10 February 2013

Rwanda: Gisozi Marshland Residents Demand Compensation to Relocate

Last week, people living in the vicinity of Gisozi marshland (Ruhango cell) in Gasabo were given 90 days by the city authorities to relocate. They were also told that they wouldn't receive compensation because the area is not suited for habitation due to environmental reasons. The concerned citizens, however, claim never to have received a warning before, and say that without money, they have nowhere to go.

"I bought a Frw 450,000 plot here and have been here for more than a year; I got the permit from the local leaders," says Fortunee Nyinawagaga. "I have commercial activities on my plot and I was surviving. I am not against the idea to relocate, but I want to be compensated as someone whose settlement was approved by competent institutions."

Another affected citizen told The Rwanda Focus that he had sold his family land to come and live in Ruhango. "I wanted to settle here because I was planning to do some business," said Phocas Bagirubusa who bought a house for Frw 5.6m.

He too can understand the necessity of the relocation. "I am not against the idea. What is sad though is that the authorities who at the time signed my documents are now telling me to relocate without compensation. I have all the documents, permits and attestations," he laments, adding that he has been paying taxes for his plot for the last five years.

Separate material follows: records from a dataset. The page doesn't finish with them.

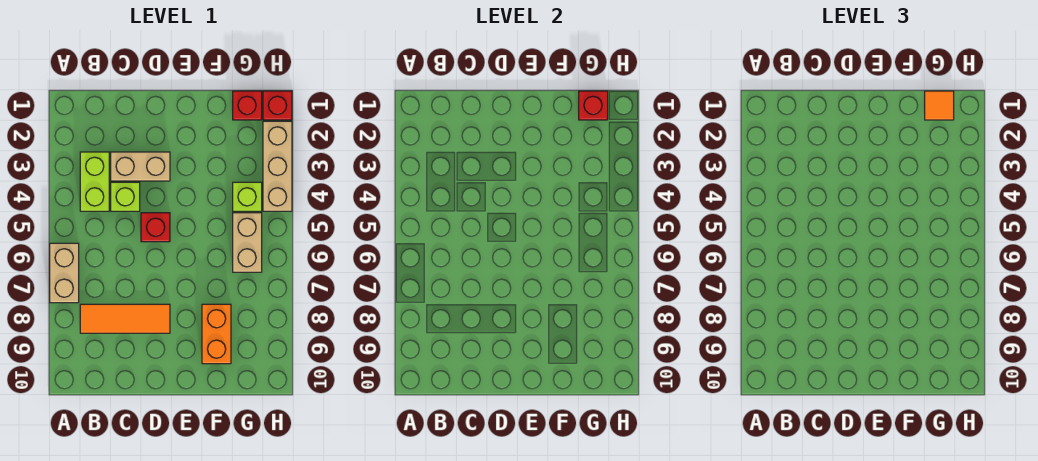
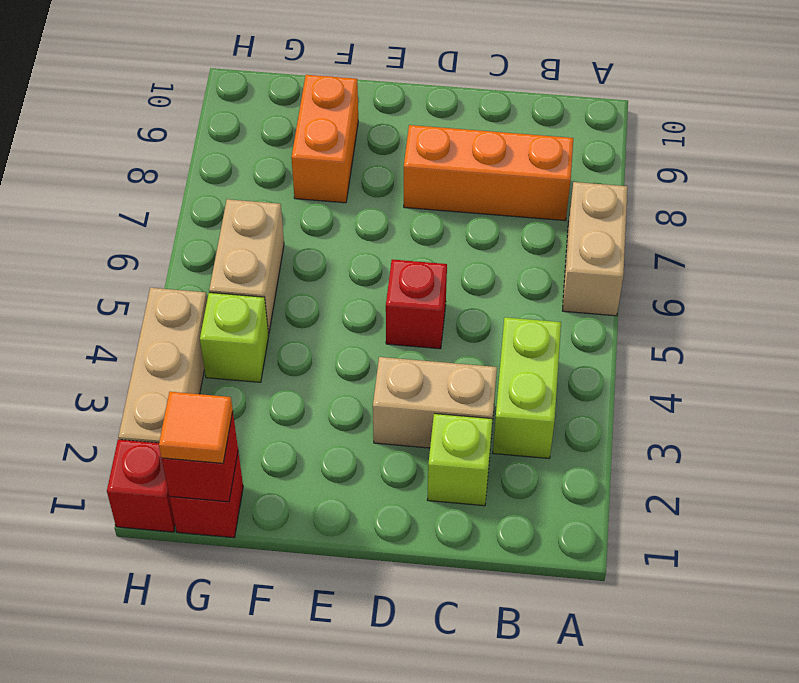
orange 1x3 tile [80,304,170,333] -> orange 1x3 brick [404,125,573,221]
lime 1x1 brick [111,182,140,211] -> lime 1x1 brick moved to [427,414,492,506]

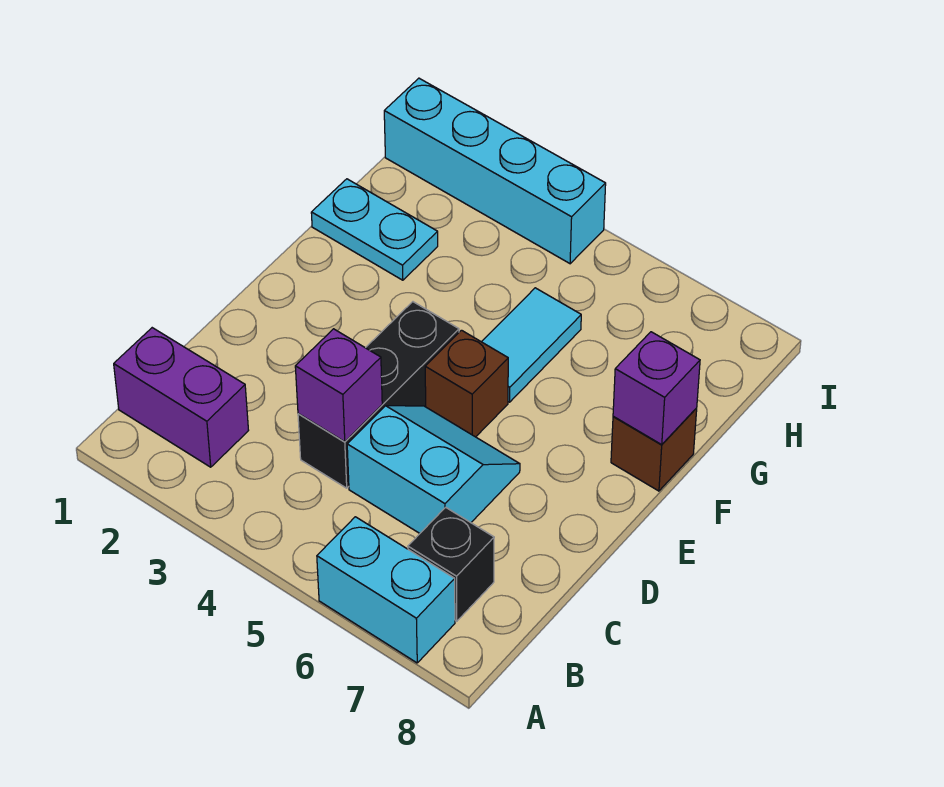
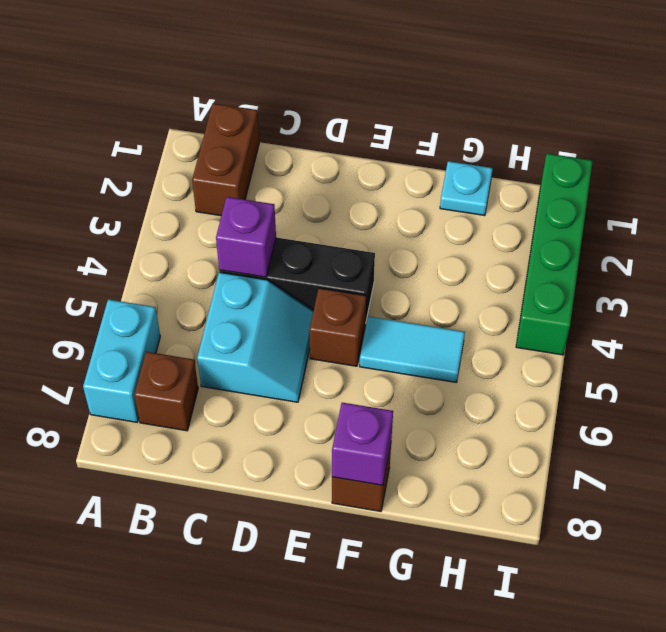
purple 1x2 brick [114,328,249,467] -> brown 1x2 brick [192,103,259,216]
black 1x1 brick [408,507,494,621] -> brown 1x1 brick [134,352,198,431]
cyan 1x2 plate [311,179,438,280] -> cyan 1x1 plate [440,161,493,216]
cyan 1x4 brick [384,78,606,264] -> green 1x4 brick [516,154,593,355]

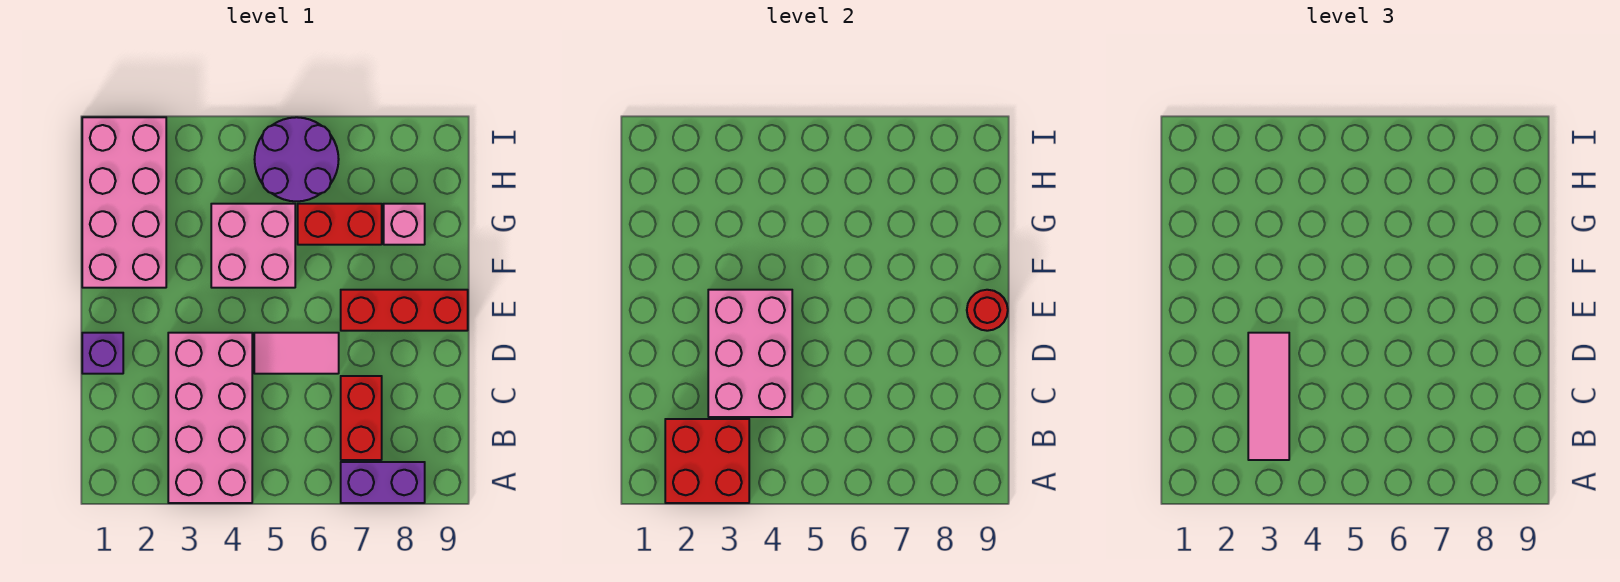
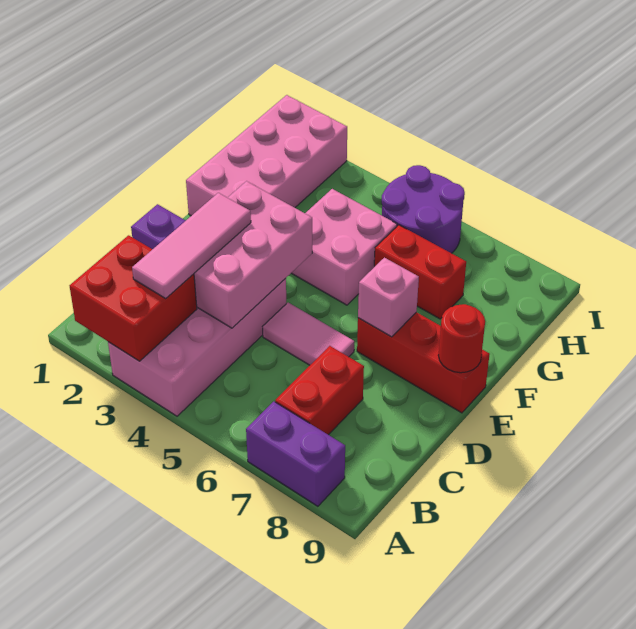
pink 1x1 brick [384,204,425,245] -> pink 1x1 brick moved to [358,258,419,337]

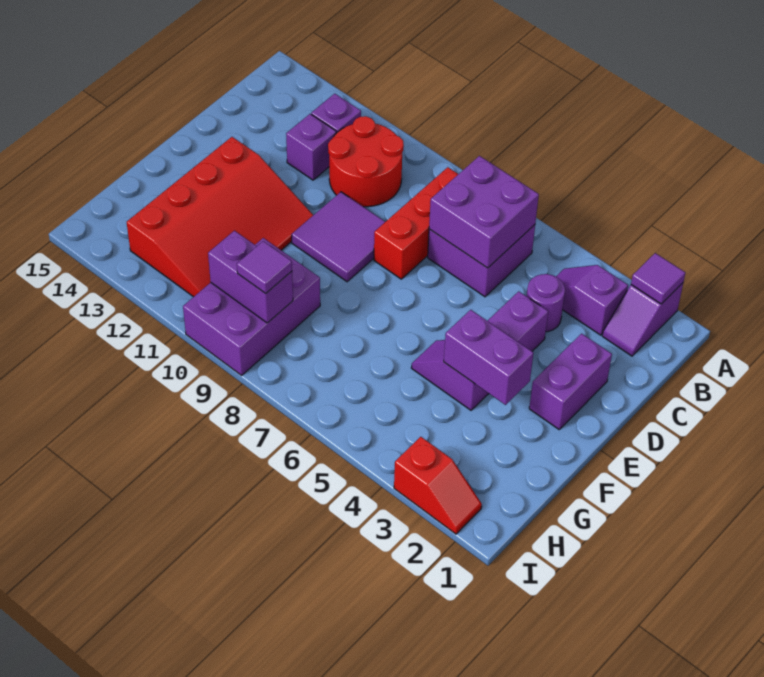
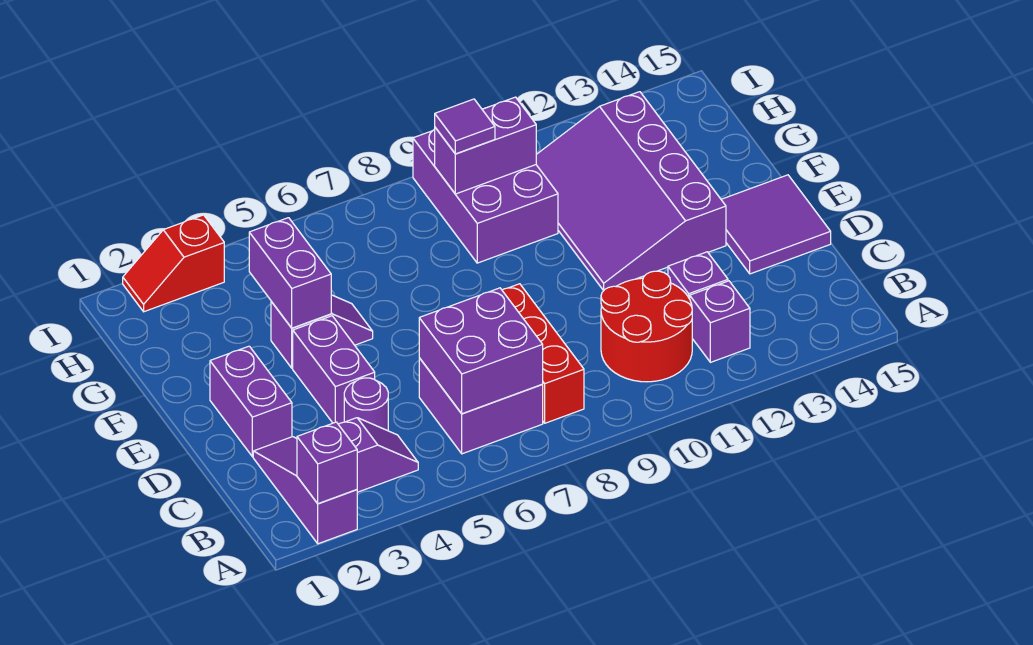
purple 1x2 slope [602,283,683,356] -> purple 1x3 slope [253,437,357,544]
purple 1x1 tile [631,253,686,304] -> purple 1x1 brick [297,422,357,504]
purple 2x2 tile [292,192,385,282] -> purple 2x2 tile moved to [721,175,831,274]
red 3x4 slope [127,137,313,297] -> purple 3x4 slope [536,92,726,291]
purple 1x2 brick [444,310,534,405] -> purple 1x2 brick turned to [249,218,331,328]

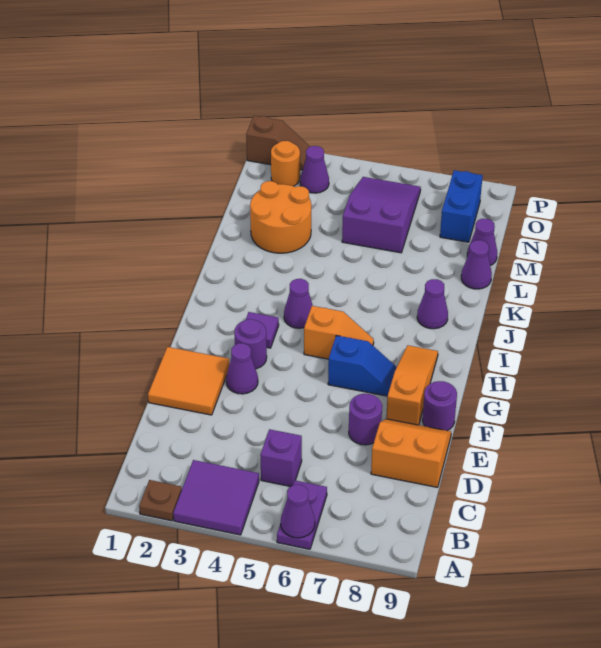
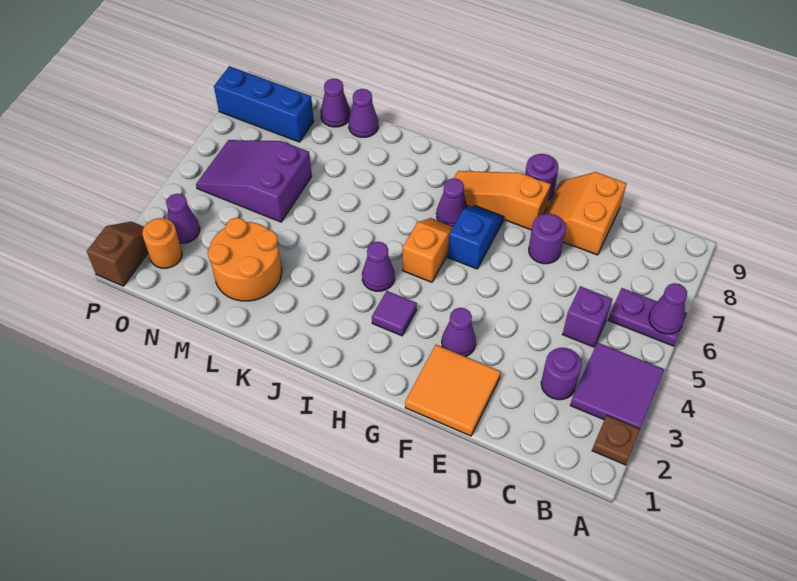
purple 1x1 round brick [234,319,267,369] -> purple 1x1 round brick moved to [541,348,582,400]
purple 1x1 cone [417,279,448,329] -> purple 1x1 cone moved to [436,178,467,227]
blue 1x2 brick [440,170,483,242] -> blue 1x3 brick [214,66,314,142]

Yet the local authorities deny having given permission for people to settle there. "They won't receive any compensation because we didn't know about them settling here, and no one of us signed any of their documents," the executive secretary of Ruhango cell, Pascal Niyonsaba, said categorically.

He added that the sector issued warnings for them to relocate within 90 days. "Those people don't want to listen. Even now that they have received the notice, you can still find some of them constructing additional buildings. It's for their own benefit to relocate because it's an environmentally risky area," he said.

Yet when we insisted that we had seen permits with the sector and cell's stamps, including his own signature, he refused any further comment.


Officials of Gasabo district recognize that settlement problems are a big headache. Mayor Willy Ndizeye says one of the main problems is unplanned and unauthorized settlement. "They put old iron sheets on their houses to fool the authorities into thinking that they have been there for long," the mayor says.

Ndizeye says that problems often arise when the citizens have to be relocated and seek compensation. "This becomes very costly for the government," he explains, giving the example Kimicanga (also an environmental risk area) from which a big number of people has moved with compensation. "These fees could have served for other developmental needs," the mayor says. "For sure, we won't compensate those who will be found guilty of having settled in areas without proper permits."

However, some observers question how it would be possible for people to construct a house somewhere without the authorities noticing. "Frankly speaking, our administration is very well organized, so how can someone escape attention like that with local leaders monitoring their area day and night? Even the social control by citizens would bring such issues to light," observed a policy analyst. "If this was the case, it would be a failure on the administration's side."

He also doesn't agree with Ndizeye's observation that the compensations constitute a loss for the country. "They are paid according to the value of their properties and other items they are leaving behind. Is that a loss?"